In duplicating the lines below, keep every word unchanged and drop the pictures.

------------------------

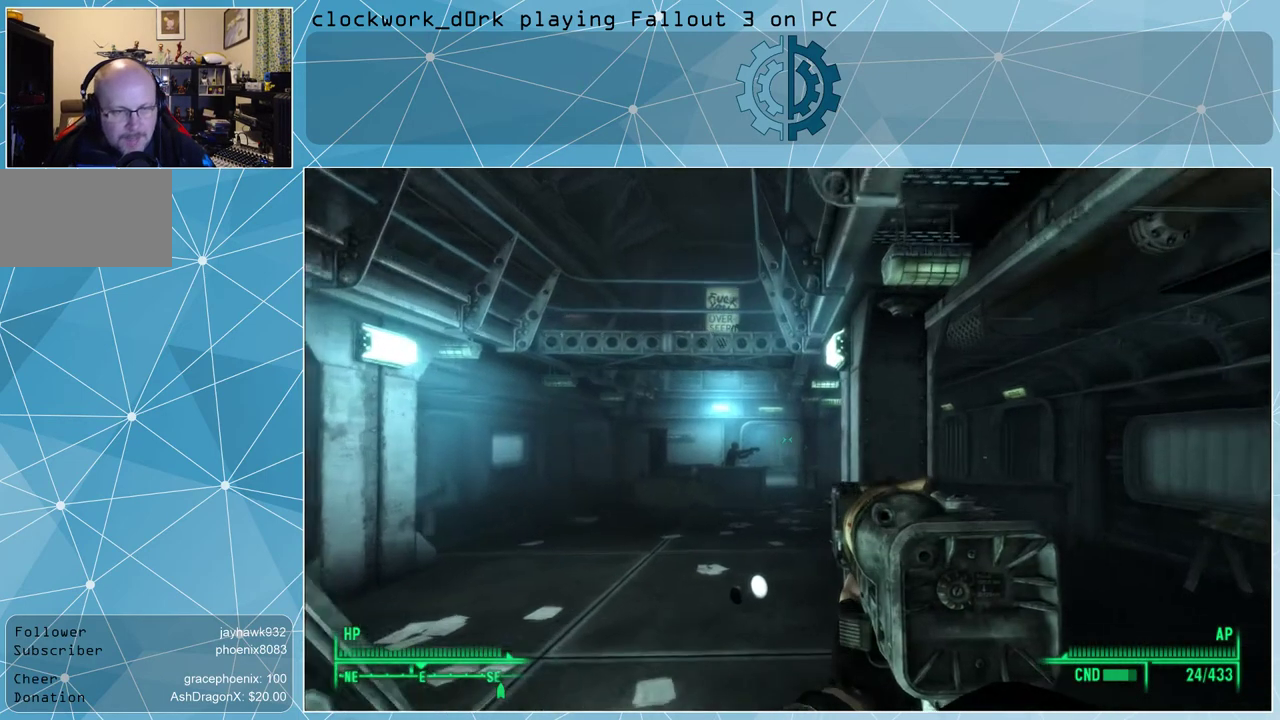
{"keys": ["a", "w"], "mouse": [], "events": [[67, "a", "down"]]}
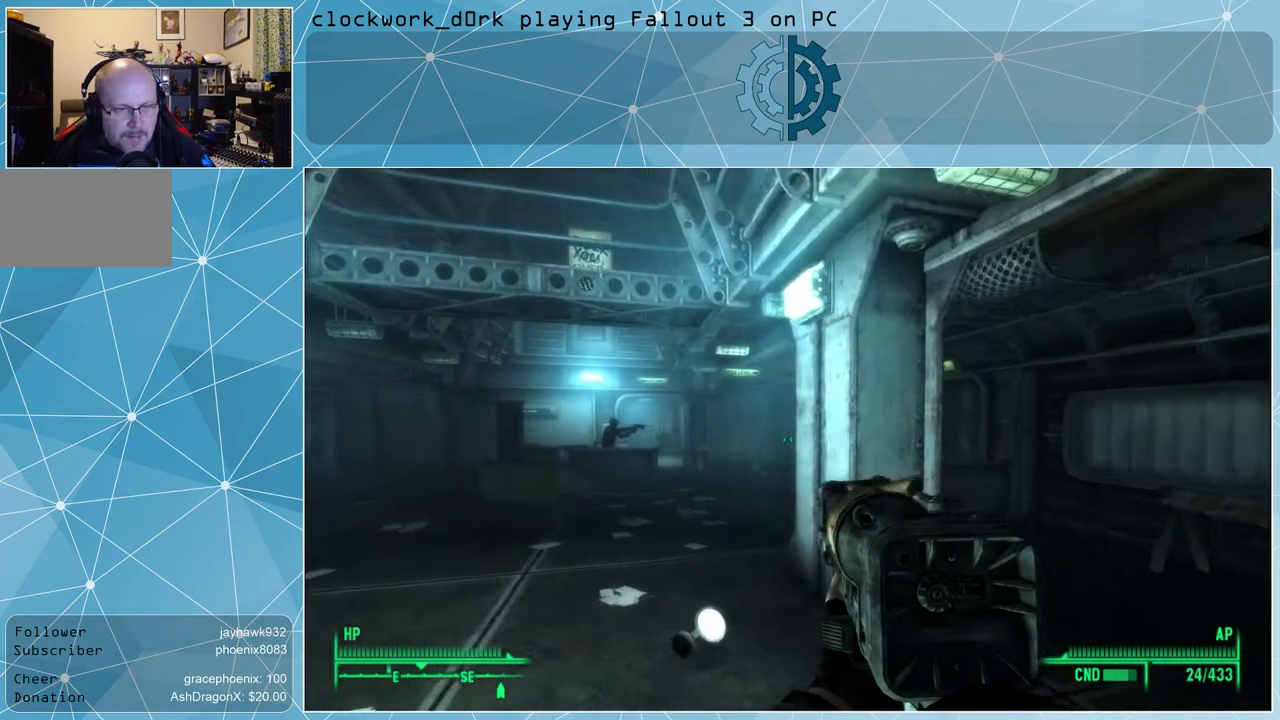
{"keys": ["w"], "mouse": [], "events": [[467, "a", "up"]]}
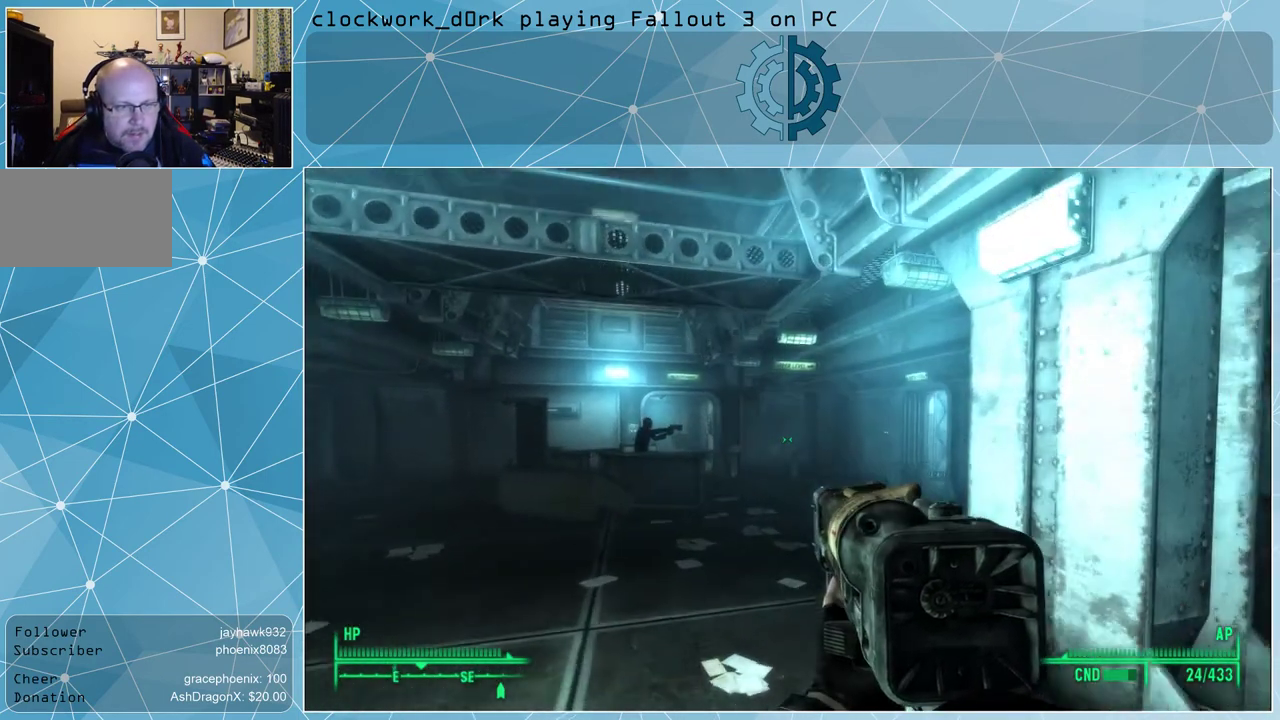
{"keys": ["w"], "mouse": [], "events": []}
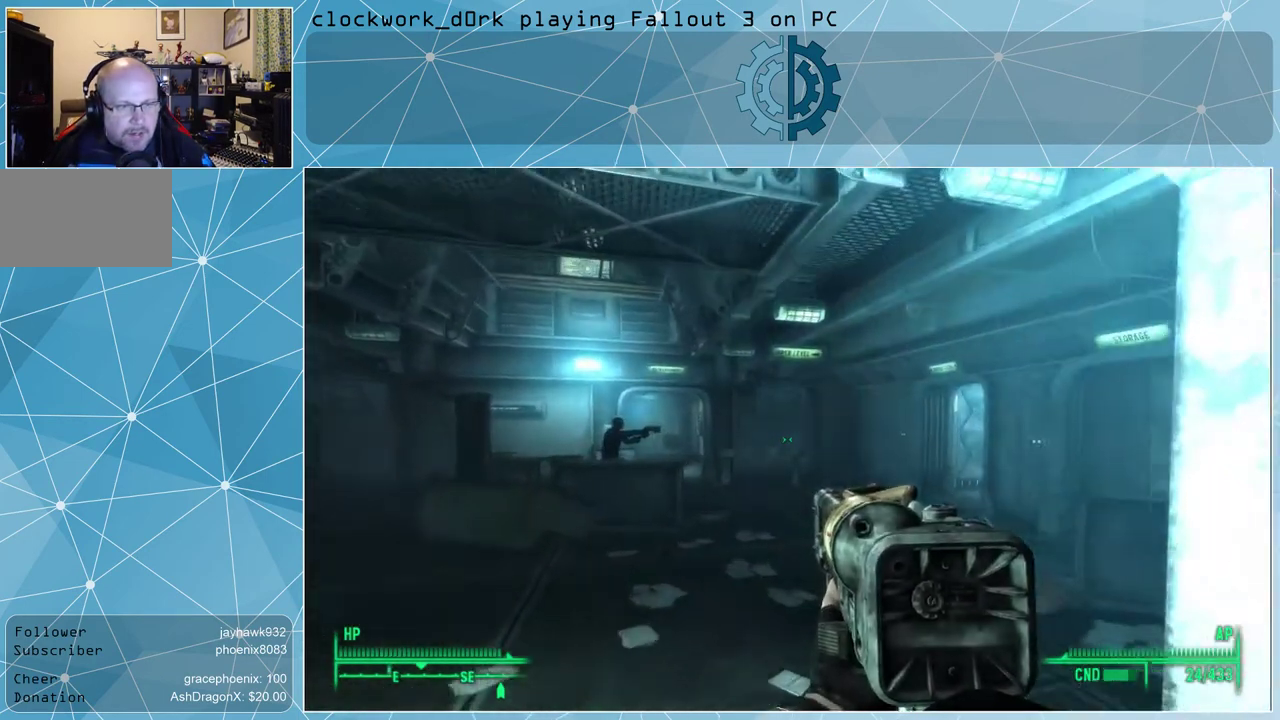
{"keys": ["a", "w"], "mouse": [], "events": [[333, "a", "down"]]}
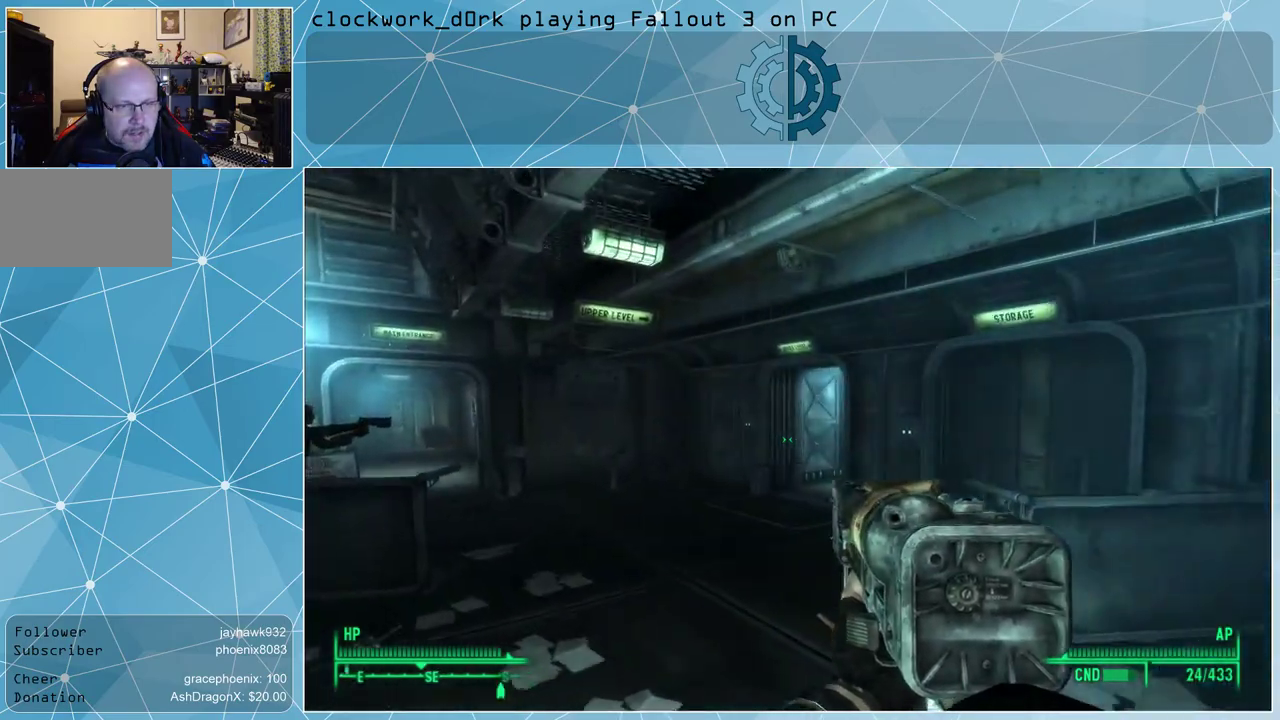
{"keys": ["a", "w"], "mouse": [], "events": [[33, "a", "up"], [367, "a", "down"]]}
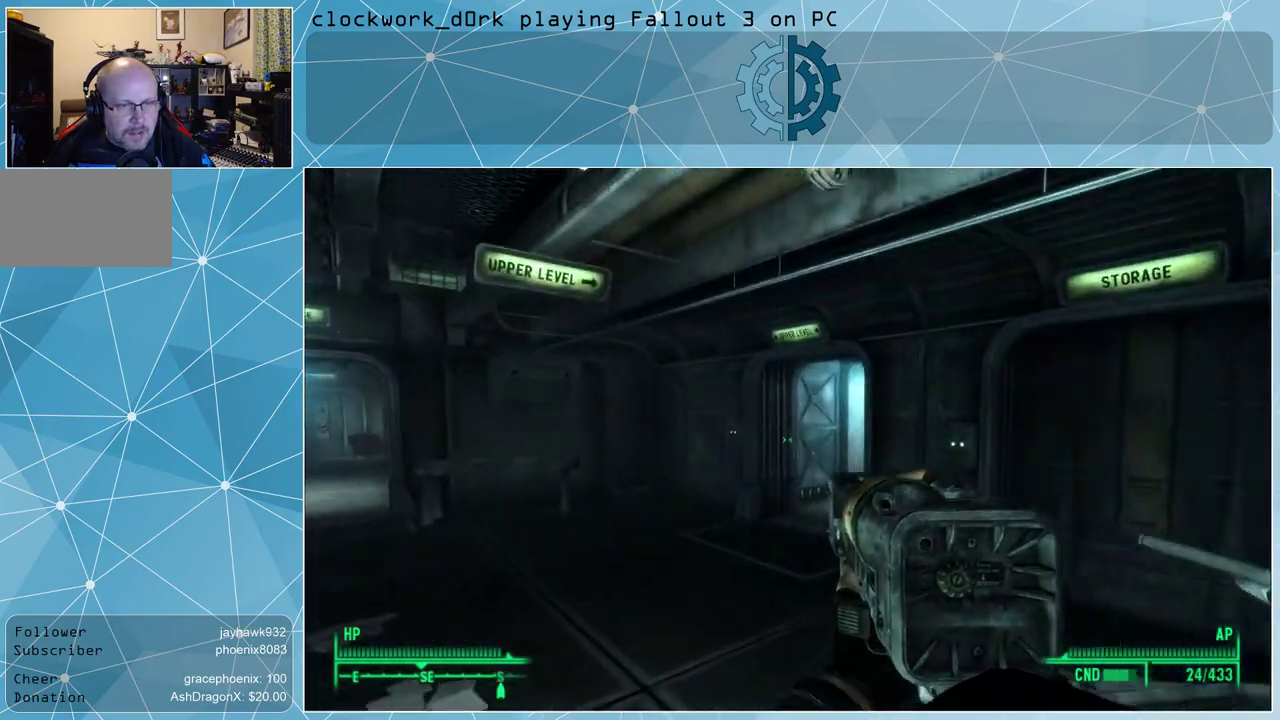
{"keys": ["w"], "mouse": [], "events": [[100, "a", "up"]]}
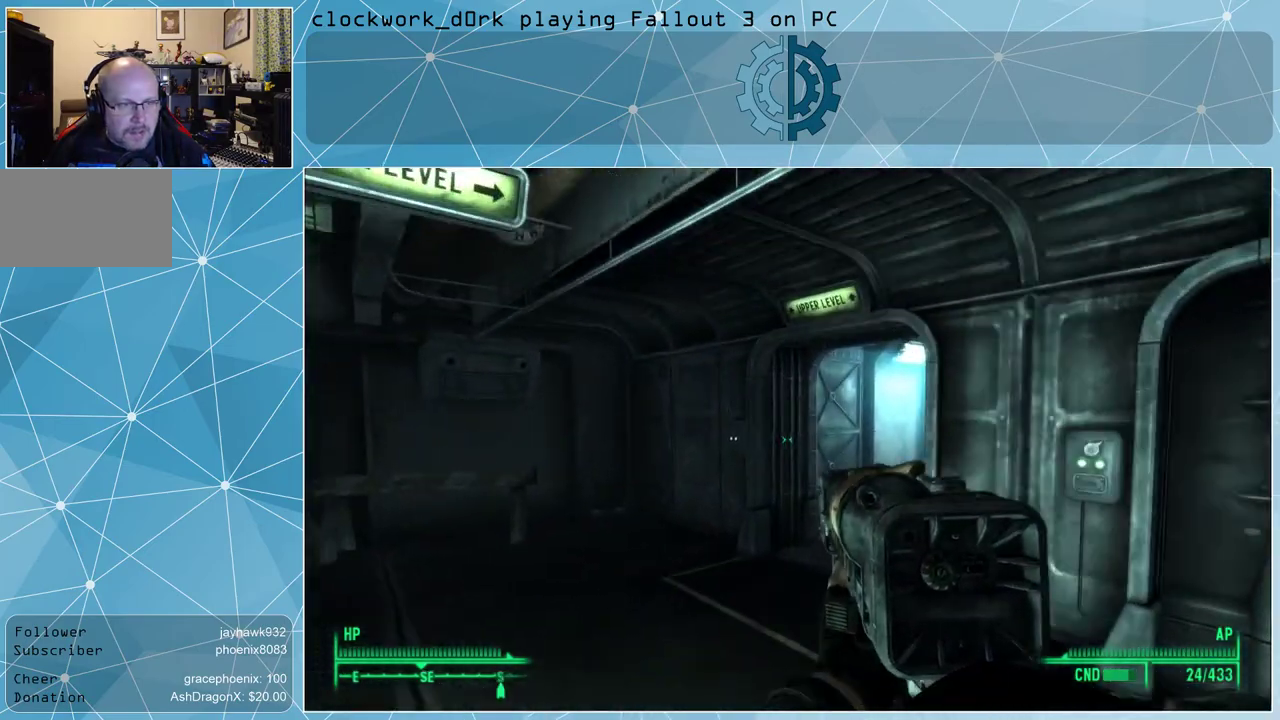
{"keys": ["a", "w"], "mouse": [], "events": [[100, "a", "down"]]}
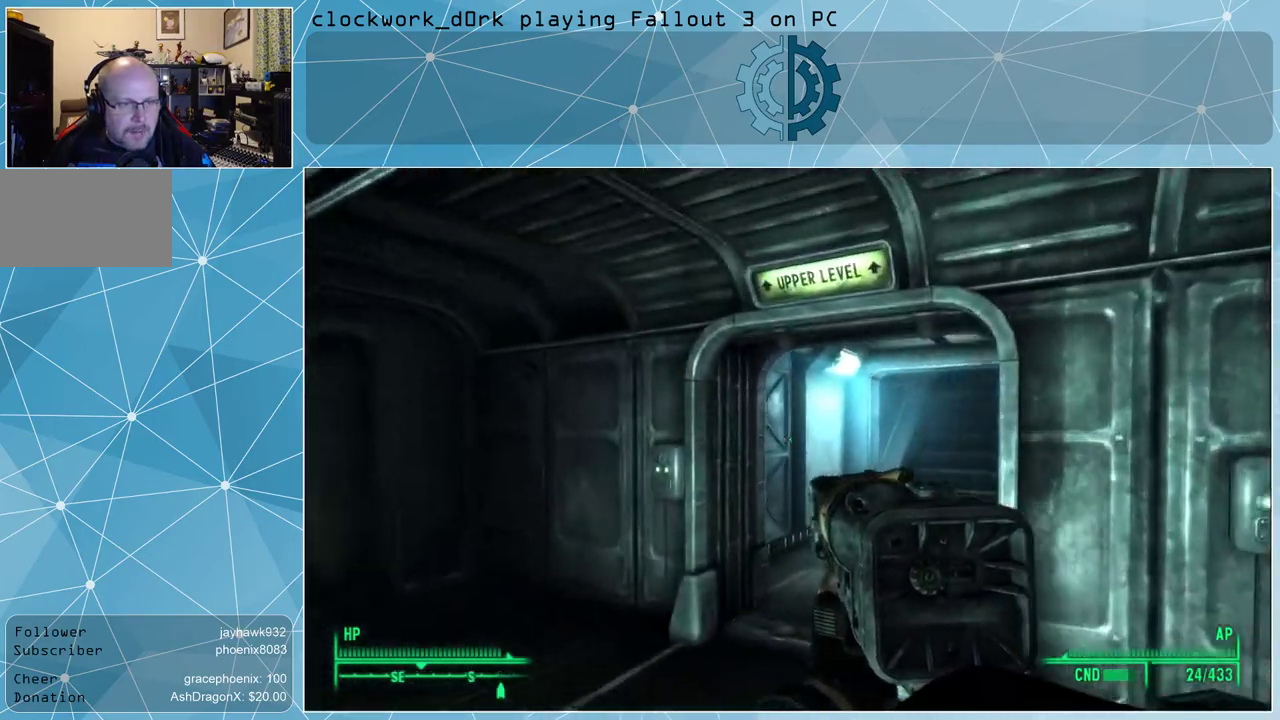
{"keys": ["w"], "mouse": [], "events": [[33, "a", "up"]]}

------------------------

* _Task result_:
{"keys": ["a", "w"], "mouse": [], "events": [[67, "a", "down"]]}
{"keys": ["w"], "mouse": [], "events": [[467, "a", "up"]]}
{"keys": ["w"], "mouse": [], "events": []}
{"keys": ["a", "w"], "mouse": [], "events": [[333, "a", "down"]]}
{"keys": ["a", "w"], "mouse": [], "events": [[33, "a", "up"], [367, "a", "down"]]}
{"keys": ["w"], "mouse": [], "events": [[100, "a", "up"]]}
{"keys": ["a", "w"], "mouse": [], "events": [[100, "a", "down"]]}
{"keys": ["w"], "mouse": [], "events": [[33, "a", "up"]]}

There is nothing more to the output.